Recopiez à l'identique, ligne par ligne, le texte lu sur chacune des pages des enregistrements ci-dessous, sans reproduire les images.

───

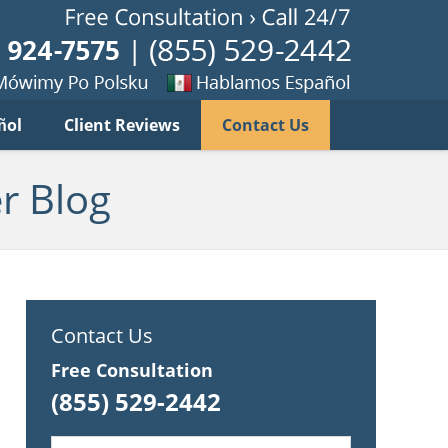
Published B
imy
Se
ñol
Client Reviews
Contact Us
habla
ku
espanol
r Blog
Contact Us
Free Consultation
(855) 529-2442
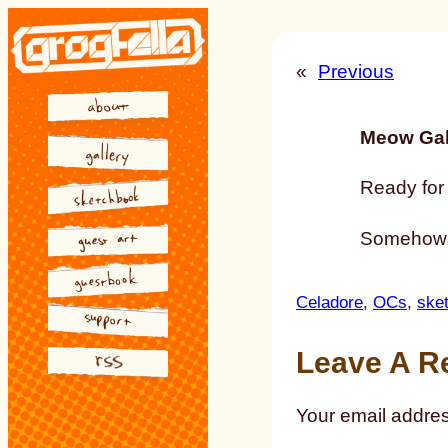
Skip
to
«
Previous
content
Meow Gal
Ready for 
Somehow Ce
Celadore
, 
OCs
, 
ske
Leave A R
Your email addres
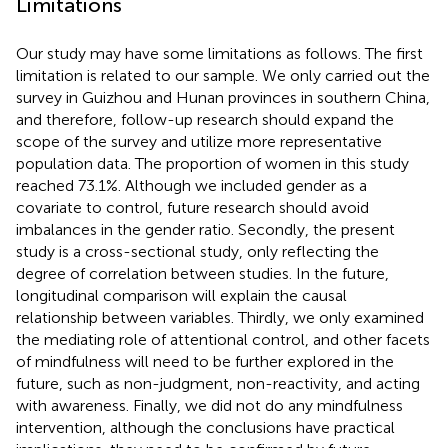
Limitations
Our study may have some limitations as follows. The first
limitation is related to our sample. We only carried out the
survey in Guizhou and Hunan provinces in southern China,
and therefore, follow-up research should expand the
scope of the survey and utilize more representative
population data. The proportion of women in this study
reached 73.1%. Although we included gender as a
covariate to control, future research should avoid
imbalances in the gender ratio. Secondly, the present
study is a cross-sectional study, only reflecting the
degree of correlation between studies. In the future,
longitudinal comparison will explain the causal
relationship between variables. Thirdly, we only examined
the mediating role of attentional control, and other facets
of mindfulness will need to be further explored in the
future, such as non-judgment, non-reactivity, and acting
with awareness. Finally, we did not do any mindfulness
intervention, although the conclusions have practical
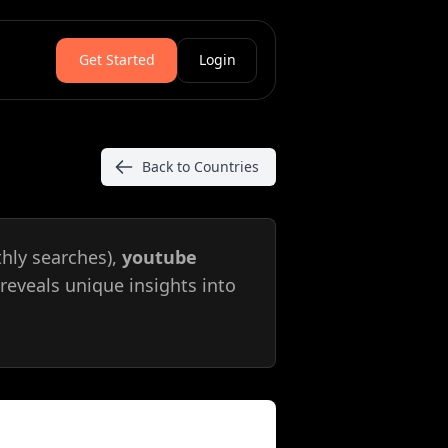
Get Started
Login
Back to Countries
hly searches),
youtube
reveals unique insights into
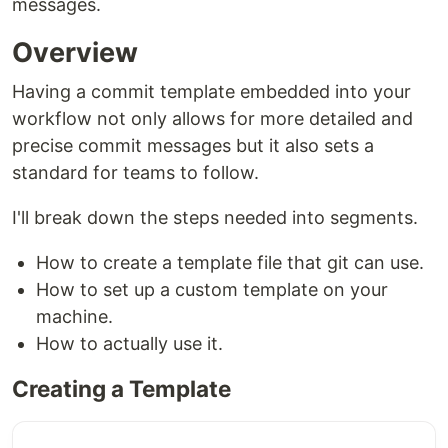
messages.
Overview
Having a commit template embedded into your
workflow not only allows for more detailed and
precise commit messages but it also sets a
standard for teams to follow.
I'll break down the steps needed into segments.
How to create a template file that git can use.
How to set up a custom template on your
machine.
How to actually use it.
Creating a Template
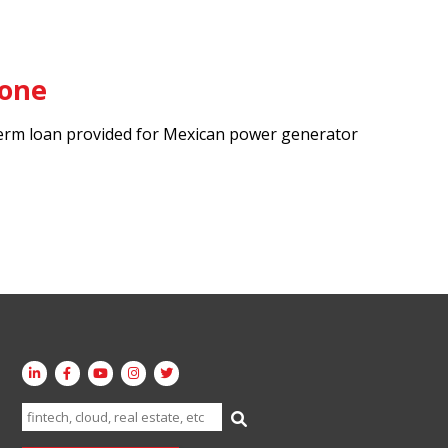
tone
rm loan provided for Mexican power generator
Search
for:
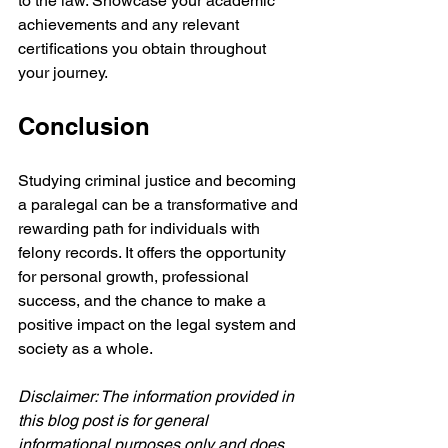
to the law. Showcase your academic 
achievements and any relevant 
certifications you obtain throughout 
your journey.
Conclusion
Studying criminal justice and becoming 
a paralegal can be a transformative and 
rewarding path for individuals with 
felony records. It offers the opportunity 
for personal growth, professional 
success, and the chance to make a 
positive impact on the legal system and 
society as a whole.
Disclaimer: The information provided in 
this blog post is for general 
informational purposes only and does 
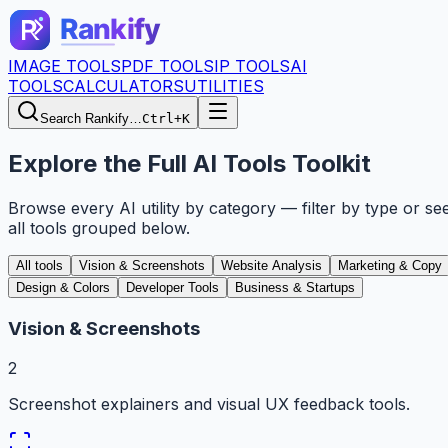
IMAGE TOOLS
PDF TOOLS
IP TOOLS
AI
TOOLS
CALCULATORS
UTILITIES
Search Rankify…
Ctrl+K
Explore the Full AI Tools Toolkit
Browse every AI utility by category — filter by type or se
all tools grouped below.
All tools
Vision & Screenshots
Website Analysis
Marketing & Copy
Design & Colors
Developer Tools
Business & Startups
Vision & Screenshots
2
Screenshot explainers and visual UX feedback tools.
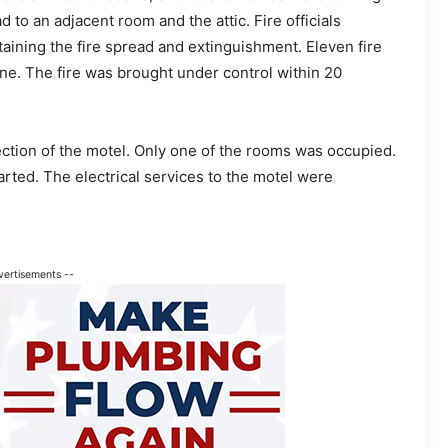
 to an adjacent room and the attic. Fire officials
taining the fire spread and extinguishment. Eleven fire
ne. The fire was brought under control within 20
ction of the motel. Only one of the rooms was occupied.
rted. The electrical services to the motel were
vertisements --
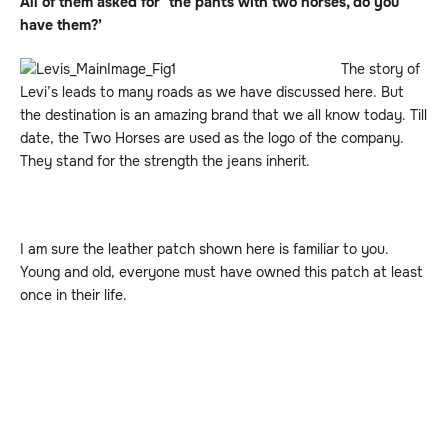
All of them asked for ‘the pants with two horses, do you
have them?’
The story of
Levi’s leads to many roads as we have discussed here. But
the destination is an amazing brand that we all know today. Till
date, the Two Horses are used as the logo of the company.
They stand for the strength the jeans inherit.
I am sure the leather patch shown here is familiar to you.
Young and old, everyone must have owned this patch at least
once in their life.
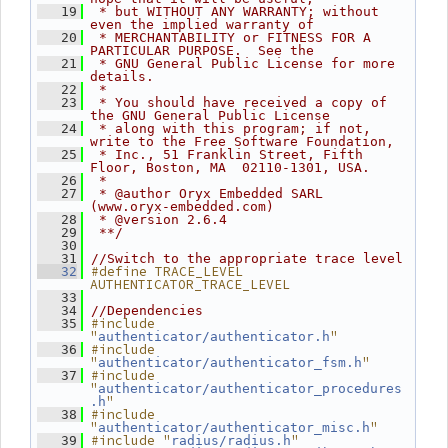
   19
 * but WITHOUT ANY WARRANTY; without 
even the implied warranty of
   20
 * MERCHANTABILITY or FITNESS FOR A 
PARTICULAR PURPOSE.  See the
   21
 * GNU General Public License for more 
details.
   22
 *
   23
 * You should have received a copy of 
the GNU General Public License
   24
 * along with this program; if not, 
write to the Free Software Foundation,
   25
 * Inc., 51 Franklin Street, Fifth 
Floor, Boston, MA  02110-1301, USA.
   26
 *
   27
 * @author Oryx Embedded SARL 
(www.oryx-embedded.com)
   28
 * @version 2.6.4
   29
 **/
   30
   31
//Switch to the appropriate trace level
#define TRACE_LEVEL 
   32
AUTHENTICATOR_TRACE_LEVEL
   33
   34
//Dependencies
#include 
   35
"
"
authenticator/authenticator.h
#include 
   36
"
"
authenticator/authenticator_fsm.h
#include 
   37
"
authenticator/authenticator_procedures
"
.h
#include 
   38
"
"
authenticator/authenticator_misc.h
#include "
"
   39
radius/radius.h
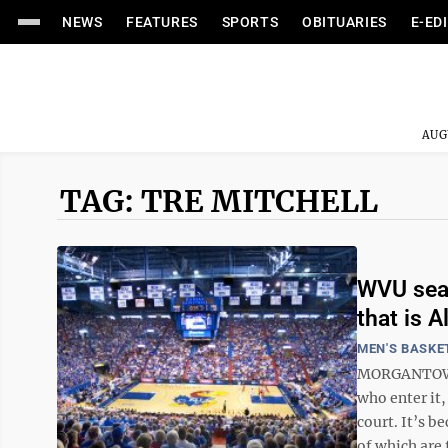
NEWS
FEATURES
SPORTS
OBITUARIES
E-ED
AUG
TAG: TRE MITCHELL
WVU sear
that is A
MEN'S BASKE
MORGANTOWN 
who enter it
court. It’s 
of which are 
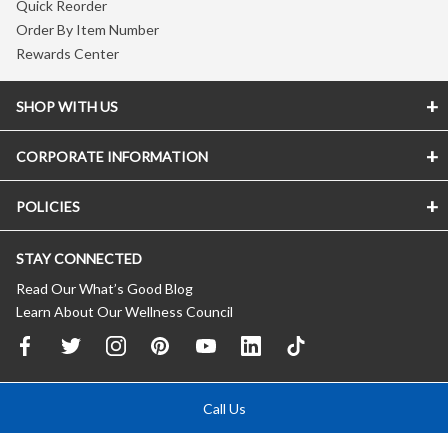
Quick Reorder
Order By Item Number
Rewards Center
SHOP WITH US
CORPORATE INFORMATION
POLICIES
STAY CONNECTED
Read Our What’s Good Blog
Learn About Our Wellness Council
Call Us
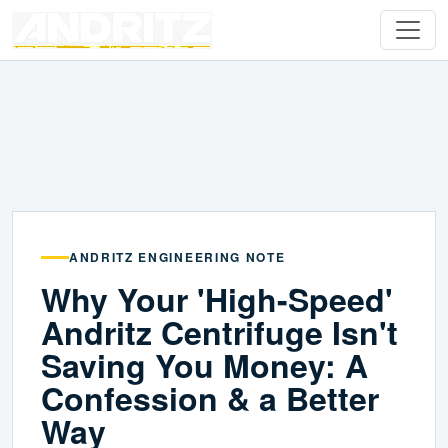
ANDRITZ ENGINEERING NOTE
Why Your 'High-Speed'
Andritz Centrifuge Isn't
Saving You Money: A
Confession & a Better
Way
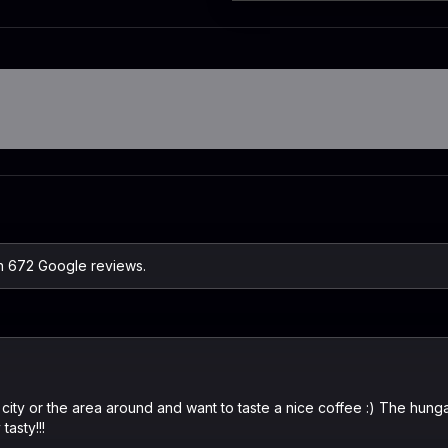
on 672 Google reviews.
 city or the area around and want to taste a nice coffee :) The hung
tasty!!!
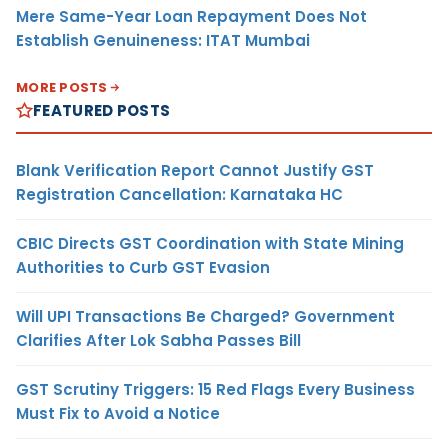
Mere Same-Year Loan Repayment Does Not
Establish Genuineness: ITAT Mumbai
MORE POSTS
FEATURED POSTS
Blank Verification Report Cannot Justify GST
Registration Cancellation: Karnataka HC
CBIC Directs GST Coordination with State Mining
Authorities to Curb GST Evasion
Will UPI Transactions Be Charged? Government
Clarifies After Lok Sabha Passes Bill
GST Scrutiny Triggers: 15 Red Flags Every Business
Must Fix to Avoid a Notice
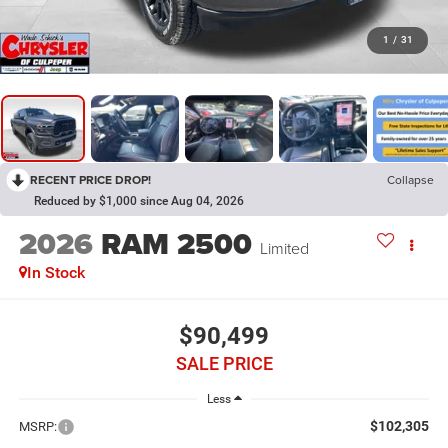
1
/
31
RECENT PRICE DROP!
Collapse
Reduced by $1,000 since Aug 04, 2026
2026
RAM 2500
Limited
In Stock
$90,499
SALE PRICE
Less
$102,305
MSRP:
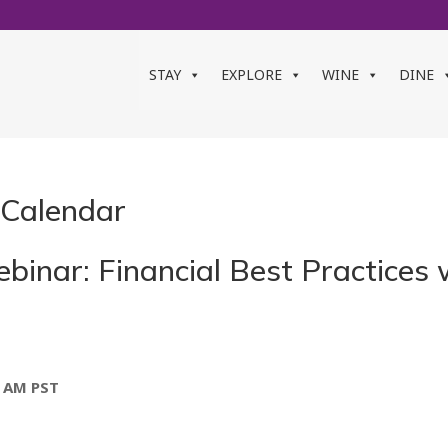
STAY
EXPLORE
WINE
DINE
 Calendar
inar: Financial Best Practices w
0 AM
PST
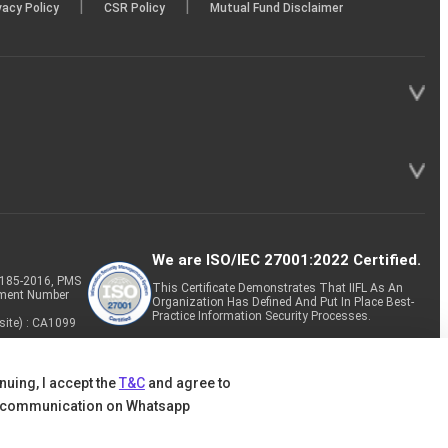
|
|
vacy Policy
CSR Policy
Mutual Fund Disclaimer
We are ISO/IEC 27001:2022 Certified.
P-185-2016, PMS
This Certificate Demonstrates That IIFL As An
tment Number
Organization Has Defined And Put In Place Best-
Practice Information Security Processes.
site) : CA1099
nuing, I accept the
T&C
and agree to
 communication on Whatsapp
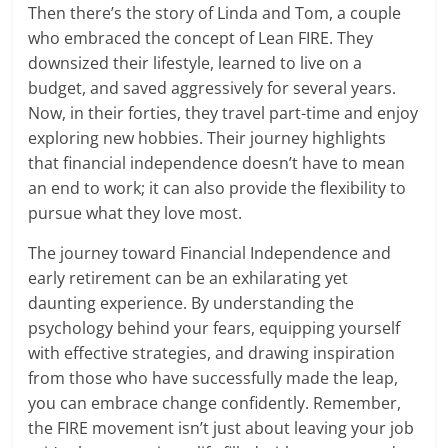
Then there’s the story of Linda and Tom, a couple
who embraced the concept of Lean FIRE. They
downsized their lifestyle, learned to live on a
budget, and saved aggressively for several years.
Now, in their forties, they travel part-time and enjoy
exploring new hobbies. Their journey highlights
that financial independence doesn’t have to mean
an end to work; it can also provide the flexibility to
pursue what they love most.
The journey toward Financial Independence and
early retirement can be an exhilarating yet
daunting experience. By understanding the
psychology behind your fears, equipping yourself
with effective strategies, and drawing inspiration
from those who have successfully made the leap,
you can embrace change confidently. Remember,
the FIRE movement isn’t just about leaving your job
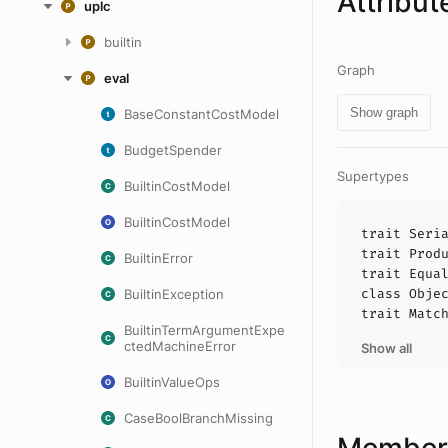
Attribut
uplc
builtin
Graph
eval
Show graph
BaseConstantCostModel
BudgetSpender
Supertypes
BuiltinCostModel
BuiltinCostModel
trait
Seri
trait
Prod
BuiltinError
trait
Equa
class
Obje
BuiltinException
trait
Matc
BuiltinTermArgumentExpe
ctedMachineError
Show all
BuiltinValueOps
CaseBoolBranchMissing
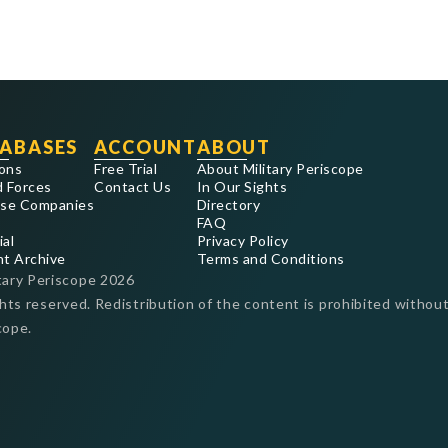
ABASES
ACCOUNT
ABOUT
ons
Free Trial
About Military Periscope
 Forces
Contact Us
In Our Sights
se Companies
Directory
FAQ
ial
Privacy Policy
nt Archive
Terms and Conditions
tary Periscope
2026
ghts reserved. Redistribution of the content is prohibited without
cope.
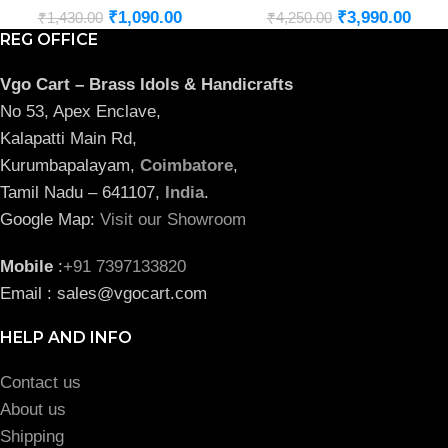
₹
1,090.00
₹
3,990.00
₹
1,430.00
₹
4,250.00
REG OFFICE
Vgo Cart – Brass Idols & Handicrafts
No 53, Apex Enclave,
Kalapatti Main Rd,
Kurumbapalayam,
Coimbatore
,
Tamil Nadu – 641107,
India
.
Google Map:
Visit our Showroom
Mobile
:
+91 7397133820
Email : sales@vgocart.com
HELP AND INFO
Contact us
About us
Shipping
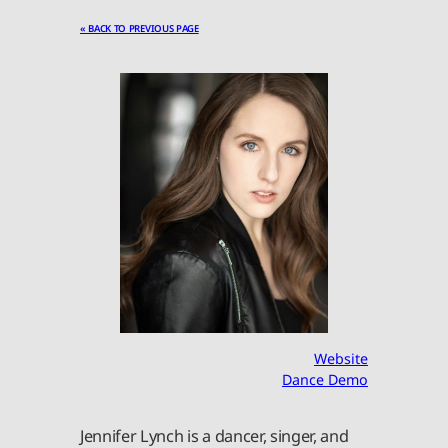
« BACK TO PREVIOUS PAGE
Website
Dance Demo
Jennifer Lynch is a dancer, singer, and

───

### RÉSULTAT OBTENU:
Published B
imy
Se
ñol
Client Reviews
Contact Us
habla
ku
espanol
r Blog
Contact Us
Free Consultation
(855) 529-2442
Skip
to
«
Previous
content
Meow Gal
Ready for 
Somehow Ce
Celadore
, 
OCs
, 
ske
Leave A R
Your email addres
Limitations
Our study may have some limitations as follows. The first
limitation is related to our sample. We only carried out the
survey in Guizhou and Hunan provinces in southern China,
and therefore, follow-up research should expand the
scope of the survey and utilize more representative
population data. The proportion of women in this study
reached 73.1%. Although we included gender as a
covariate to control, future research should avoid
imbalances in the gender ratio. Secondly, the present
study is a cross-sectional study, only reflecting the
degree of correlation between studies. In the future,
longitudinal comparison will explain the causal
relationship between variables. Thirdly, we only examined
the mediating role of attentional control, and other facets
of mindfulness will need to be further explored in the
future, such as non-judgment, non-reactivity, and acting
with awareness. Finally, we did not do any mindfulness
intervention, although the conclusions have practical
Get Started
Login
Back to Countries
hly searches),
youtube
reveals unique insights into
messages.
Overview
Having a commit template embedded into your
workflow not only allows for more detailed and
precise commit messages but it also sets a
standard for teams to follow.
I'll break down the steps needed into segments.
How to create a template file that git can use.
How to set up a custom template on your
machine.
How to actually use it.
Creating a Template
tone
rm loan provided for Mexican power generator
Search
for:
to the law. Showcase your academic 
achievements and any relevant 
certifications you obtain throughout 
your journey.
Conclusion
Studying criminal justice and becoming 
a paralegal can be a transformative and 
rewarding path for individuals with 
felony records. It offers the opportunity 
for personal growth, professional 
success, and the chance to make a 
positive impact on the legal system and 
society as a whole.
Disclaimer: The information provided in 
this blog post is for general 
informational purposes only and does 
IMAGE TOOLS
PDF TOOLS
IP TOOLS
AI
TOOLS
CALCULATORS
UTILITIES
Search Rankify…
Ctrl+K
Explore the Full AI Tools Toolkit
Browse every AI utility by category — filter by type or se
all tools grouped below.
All tools
Vision & Screenshots
Website Analysis
Marketing & Copy
Design & Colors
Developer Tools
Business & Startups
Vision & Screenshots
2
Screenshot explainers and visual UX feedback tools.
 to an adjacent room and the attic. Fire officials
taining the fire spread and extinguishment. Eleven fire
ne. The fire was brought under control within 20
ction of the motel. Only one of the rooms was occupied.
rted. The electrical services to the motel were
vertisements --
All of them asked for ‘the pants with two horses, do you
have them?’
The story of
Levi’s leads to many roads as we have discussed here. But
the destination is an amazing brand that we all know today. Till
date, the Two Horses are used as the logo of the company.
They stand for the strength the jeans inherit.
I am sure the leather patch shown here is familiar to you.
Young and old, everyone must have owned this patch at least
once in their life.
   19
 * but WITHOUT ANY WARRANTY; without 
even the implied warranty of
   20
 * MERCHANTABILITY or FITNESS FOR A 
PARTICULAR PURPOSE.  See the
   21
 * GNU General Public License for more 
details.
   22
 *
   23
 * You should have received a copy of 
the GNU General Public License
   24
 * along with this program; if not, 
write to the Free Software Foundation,
   25
 * Inc., 51 Franklin Street, Fifth 
Floor, Boston, MA  02110-1301, USA.
   26
 *
   27
 * @author Oryx Embedded SARL 
(www.oryx-embedded.com)
   28
 * @version 2.6.4
   29
 **/
   30
   31
//Switch to the appropriate trace level
#define TRACE_LEVEL 
   32
AUTHENTICATOR_TRACE_LEVEL
   33
   34
//Dependencies
#include 
   35
"
"
authenticator/authenticator.h
#include 
   36
"
"
authenticator/authenticator_fsm.h
#include 
   37
"
authenticator/authenticator_procedures
"
.h
#include 
   38
"
"
authenticator/authenticator_misc.h
#include "
"
   39
radius/radius.h
NEWS
FEATURES
SPORTS
OBITUARIES
E-ED
AUG
TAG: TRE MITCHELL
WVU sear
that is A
MEN'S BASKE
MORGANTOWN 
who enter it
court. It’s 
of which are 
Quick Reorder
Order By Item Number
Rewards Center
SHOP WITH US
CORPORATE INFORMATION
POLICIES
STAY CONNECTED
Read Our What’s Good Blog
Learn About Our Wellness Council
Call Us
ANDRITZ ENGINEERING NOTE
Why Your 'High-Speed'
Andritz Centrifuge Isn't
Saving You Money: A
Confession & a Better
Way
on 672 Google reviews.
 city or the area around and want to taste a nice coffee :) The hung
tasty!!!
Mere Same-Year Loan Repayment Does Not
Establish Genuineness: ITAT Mumbai
MORE POSTS
FEATURED POSTS
Blank Verification Report Cannot Justify GST
Registration Cancellation: Karnataka HC
CBIC Directs GST Coordination with State Mining
Authorities to Curb GST Evasion
Will UPI Transactions Be Charged? Government
Clarifies After Lok Sabha Passes Bill
GST Scrutiny Triggers: 15 Red Flags Every Business
Must Fix to Avoid a Notice
1
/
31
RECENT PRICE DROP!
Collapse
Reduced by $1,000 since Aug 04, 2026
2026
RAM 2500
Limited
In Stock
$90,499
SALE PRICE
Less
$102,305
MSRP:
STAY
EXPLORE
WINE
DINE
 Calendar
inar: Financial Best Practices w
0 AM
PST
|
|
vacy Policy
CSR Policy
Mutual Fund Disclaimer
We are ISO/IEC 27001:2022 Certified.
P-185-2016, PMS
This Certificate Demonstrates That IIFL As An
tment Number
Organization Has Defined And Put In Place Best-
Practice Information Security Processes.
site) : CA1099
nuing, I accept the
T&C
and agree to
 communication on Whatsapp
Then there’s the story of Linda and Tom, a couple
who embraced the concept of Lean FIRE. They
downsized their lifestyle, learned to live on a
budget, and saved aggressively for several years.
Now, in their forties, they travel part-time and enjoy
exploring new hobbies. Their journey highlights
that financial independence doesn’t have to mean
an end to work; it can also provide the flexibility to
pursue what they love most.
The journey toward Financial Independence and
early retirement can be an exhilarating yet
daunting experience. By understanding the
psychology behind your fears, equipping yourself
with effective strategies, and drawing inspiration
from those who have successfully made the leap,
you can embrace change confidently. Remember,
the FIRE movement isn’t just about leaving your job
Attribut
uplc
builtin
Graph
eval
Show graph
BaseConstantCostModel
BudgetSpender
Supertypes
BuiltinCostModel
BuiltinCostModel
trait
Seri
trait
Prod
BuiltinError
trait
Equa
class
Obje
BuiltinException
trait
Matc
BuiltinTermArgumentExpe
ctedMachineError
Show all
BuiltinValueOps
CaseBoolBranchMissing
ABASES
ACCOUNT
ABOUT
ons
Free Trial
About Military Periscope
 Forces
Contact Us
In Our Sights
se Companies
Directory
FAQ
ial
Privacy Policy
nt Archive
Terms and Conditions
tary Periscope
2026
ghts reserved. Redistribution of the content is prohibited without
cope.
₹
1,090.00
₹
3,990.00
₹
1,430.00
₹
4,250.00
REG OFFICE
Vgo Cart – Brass Idols & Handicrafts
No 53, Apex Enclave,
Kalapatti Main Rd,
Kurumbapalayam,
Coimbatore
,
Tamil Nadu – 641107,
India
.
Google Map:
Visit our Showroom
Mobile
:
+91 7397133820
Email : sales@vgocart.com
HELP AND INFO
Contact us
About us
Shipping
« BACK TO PREVIOUS PAGE
Website
Dance Demo
Jennifer Lynch is a dancer, singer, and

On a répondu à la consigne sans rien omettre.